エジプトのピラミッドは、砂漠の真ん中にそびえ立っているいるようで、実際にはそうでなかったり…数日前に訪れたパルテノン神殿なんかもその一つである。
ペルーのマチュピチュなどはその例外ではあるけど、大抵は興ざめしてしまう事が多い。
でも、この風景は写真の中の風景と変わらず、いやむしろそれよりも遥かに幻想的で美しかった。
自分が詩人にでもなった気分で風車の周りの石垣を歩き、風車の隙間から見えるエーゲ海に目を癒す…そんな事を繰り返しながら、僕は風車の石垣で腰をおろす。
夕暮れが近づき黄金色になった原っぱを眺めていると、そこには…いたいた、この島のもう一つの名物である猫が3匹ほど、僕を見ているではないか。
野良猫だからどうだろう…と思っていると、そのうちの一匹が僕の方へ近づいてきた。
おいでおいでの手招きをすると、その猫は嬉しそうに僕の足元まで来て、すりすりをしてくれた。
まるで母猫に甘えるように、そのグレーの野良猫は僕の腕の中に飛び込むと、ゴロゴロと喉を鳴らす。
僕はその猫が愛おしくて、勝手にミロ君と名付けると、ずっとそのミロ君の頭や喉を撫でてやった。
他の二匹は近付く事無く、僕を遠くで見ているだけだったが…
ミロ君をさんざん触った後、僕は彼?に別れを告げると、宿へ帰るべく歩きだした。
明日この場所にきてもしミロ君がいたら、何かご飯でも持って行ってやろう…そう思いながら、再び迷路の中に足を踏み入れる。
そこから、出るわ出るわ…街の至る所に猫が出現して、それを相手にしながら、僕はこの迷路の中果たして『帰れるのだろうか…』と不安を抱えながら、気がつけば何とか宿に帰りつく事が出来た。
『おかえり』玄関を開けると、サカキさんが僕を迎えてくれていた。
何か異国の地で日本人が迎えてくれるっているのは不思議な気分だな…
サカキさんは僕が持っている本を指差し『これ、借りてもいい?』と聞いてきたので、僕は何気に古本屋で買った『シルミド』を彼女に渡した。
旅に行く時は、なるべく普段自分が読まないであろう本を古本屋で買い持っていく。
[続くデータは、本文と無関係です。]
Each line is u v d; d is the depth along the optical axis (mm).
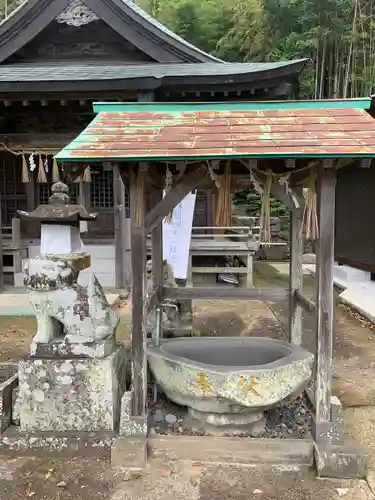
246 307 8609
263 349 3955
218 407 3295
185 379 3266
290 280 4617
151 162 3096
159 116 3406
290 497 2869
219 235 10258
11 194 10938
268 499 2844
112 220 10727
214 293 4668
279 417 3738
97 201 10742
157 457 3279
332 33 16594
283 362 3297
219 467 3180
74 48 9047
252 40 17562
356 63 16578
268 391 3148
この時は『シルミド』とSAS(イギリスの特殊部隊)を扱った小説、あとは…
見習い魔道師とゴブリンの師匠の『魔法使いは〜』で始まるシリーズの一作目だったかな。
お互いに少し落ち着くと、僕達は一緒に晩御飯を食べる。
宿が普通の家でキッチンがあったので料理を作る事にした。
彼女がトマト、ソーセージ、ズッキーニ、僕がパンだったかな…お互いが勝ってきた食材を台所にある鍋を使って料理する。
生板の上で野菜を切り、それを鍋に入れて煮込んでいく…パスタのトマトソースを作る要領で、そこに塩を入れて味を整える。
『味見する?』サカキさんがスプーンを差出し、僕は言われるがままに鍋に中の料理の味見をした。
『ね、酸味が強いでしょ?』彼女が小さな笑顔で僕に同意を求める。
確かに、日本のトマトより酸味が強かった。野菜や魚は朝一の船で運ばれ、それを彼女は買ったと言う事なのだが…(汗)。
その野菜を煮込んだ鍋にソーセージを切って入れ料理は完成…それを台所のテーブルに運び、二人の食事が始まった。
ソーセージは絶品で、トマトの酸味など忘れてしまうくらい美味しかった。
決して豪華では無い食事をしながら、僕達はお互いの事を話した。
日本にいたら絶対に出会った無かった二人…でも、こうやって一つの部屋で共に夕食を食べていると、ふとここが、日本から何万キロも離れた異国の地である事を忘れてしまう…
部屋の窓に向こうにいあるのはギリシアの夜では無く、もっと身近な近所の夜なのでは…とさえ錯覚を起こす。
正直に言って、とても心が安らいだ…僕は結婚というものをした事がないけど、こう言うものなのかな…みたいに感じたりもして、少し不思議な気分だった。
若かりし頃、当時付き合ってた人と同棲をしたけど…その時は若さゆえか毎日が喧嘩の連続だった…(笑)。
その人とは結婚を約束していたが、結局一年持たずに関係は破綻し別れてしまった。
その時は『もう誰とも暮らさない』と思っていたけど、それから数年が経ち、自身に何かの変化が訪れたのか…
こう言う生活だったら『いいかも』と思う自分がそこにいたりした。